## WHAT THE EXERCISE ASKS
Render this sentence from the travel text below about New Zealand's Hobbit filming locations into Spanish: "This town was shot right here on Lake Pukaki at the base of Aoraki Mt Cook, the highest peak in New Zealand."

## TEXT BLOCK
[start]

Scout out the best parts in New Zealand that appeared in the Tolkien universe

What do you think of when someone mentions New Zealand’s Hobbit trail? Many would imagine freely frolicking in the fields of Hobbiton, or gazing up at the dramatic stone fortresses of Helms Deep set against the mountains.

But you can’t really do those things. For example, the rolling hills of Matamata – where Hobbiton was set – will cost you a hefty sum to enter (about $75). And the Helms Deep set was just a miniature, which has long been torn down.

So where in New Zealand can you feel like you’re magic-folk from Middle Earth, and not disillusioned tourists from the middle class? We let you in on the less-frequented destinations along the Hobbit trail.

1. Lake Pukaki, Mackenzie

Lake Pukaki, with Aoraki Mt Cook in the horizon, was the prime setting of Lake-town in The Hobbit: The Desolation of Smaug.
Lake Pukaki, with Aoraki Mt Cook in the horizon, was the prime setting of Lake-town in The Hobbit: The Desolation of Smaug.

If you caught the last Hobbit film, The Desolation of Smaug, the image of Lake-town (or Esgaroth) may still be fresh in your mind. This town was shot right here on Lake Pukaki at the base of Aoraki Mt Cook, the highest peak in New Zealand.

The set of Lake-town itself is filmed in a studio, so you won’t get to trawl through the fishing village like Bilbo and gang. But imagine staring wondrously across the lake, on watch for the angered Smaug to come swooping across the glistening waters.

[end]

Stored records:
[start]

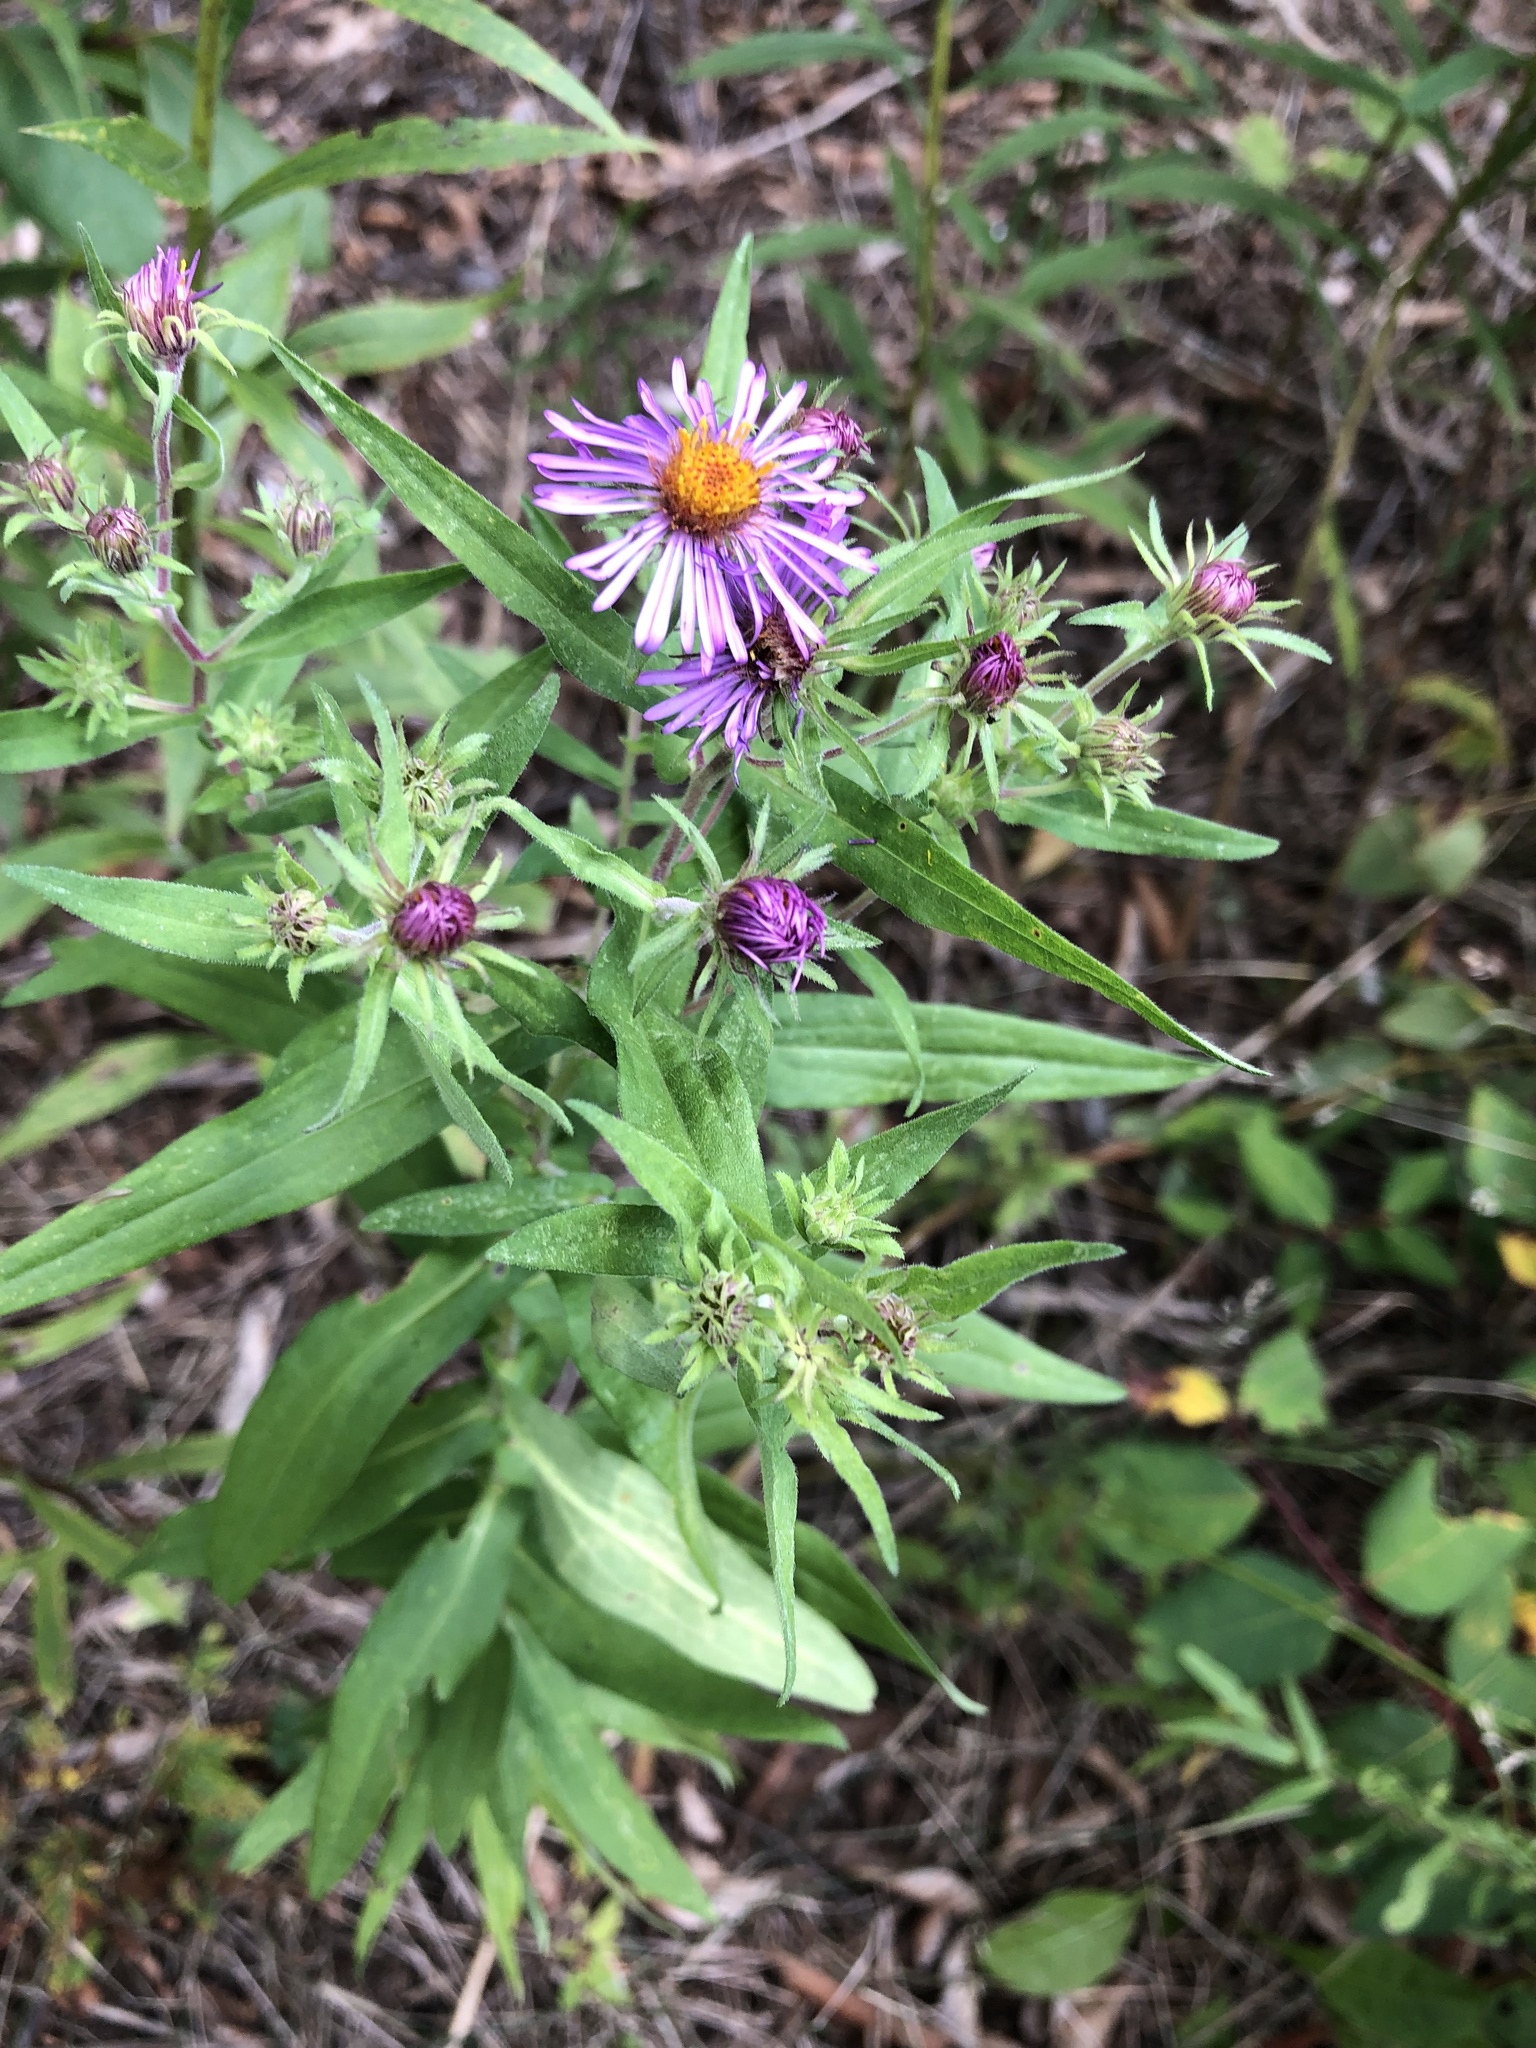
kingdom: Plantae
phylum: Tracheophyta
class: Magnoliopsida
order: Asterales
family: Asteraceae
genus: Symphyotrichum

[end]

## SOLUTION
Esta ciudad se filmó justo aquí, en el lago Pukaki, al pie del Aoraki Mt Cook, el pico más alto de Nueva Zelanda.